_What the task requires_
Using the records below, output the stretch that opens with the line containing "muscles supports the spine and reduces" and closes with the line containing "for workstations or home setups to reduce", exactly and including both lines, with nothing more.

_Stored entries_
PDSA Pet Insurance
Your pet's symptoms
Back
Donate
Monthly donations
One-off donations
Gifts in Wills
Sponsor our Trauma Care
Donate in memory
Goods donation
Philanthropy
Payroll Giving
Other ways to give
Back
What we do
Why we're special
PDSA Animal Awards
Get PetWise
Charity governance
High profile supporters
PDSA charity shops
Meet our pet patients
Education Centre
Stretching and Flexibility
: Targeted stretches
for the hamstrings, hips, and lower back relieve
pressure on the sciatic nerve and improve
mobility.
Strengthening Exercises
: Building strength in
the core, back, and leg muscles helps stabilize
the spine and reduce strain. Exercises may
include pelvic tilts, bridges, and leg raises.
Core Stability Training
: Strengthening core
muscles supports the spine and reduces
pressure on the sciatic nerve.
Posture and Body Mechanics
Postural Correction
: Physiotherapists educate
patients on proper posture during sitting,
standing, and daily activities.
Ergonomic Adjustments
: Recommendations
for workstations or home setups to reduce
...
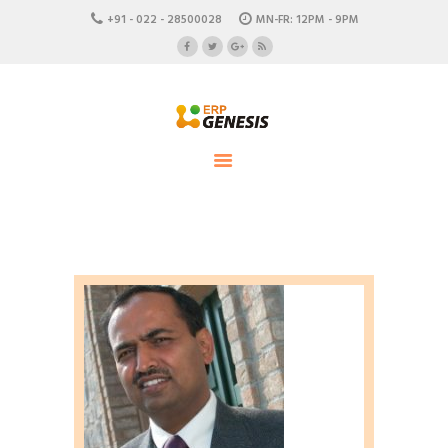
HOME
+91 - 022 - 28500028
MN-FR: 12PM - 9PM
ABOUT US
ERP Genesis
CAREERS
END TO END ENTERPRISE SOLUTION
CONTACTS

_Task result_
muscles supports the spine and reduces
pressure on the sciatic nerve.
Posture and Body Mechanics
Postural Correction
: Physiotherapists educate
patients on proper posture during sitting,
standing, and daily activities.
Ergonomic Adjustments
: Recommendations
for workstations or home setups to reduce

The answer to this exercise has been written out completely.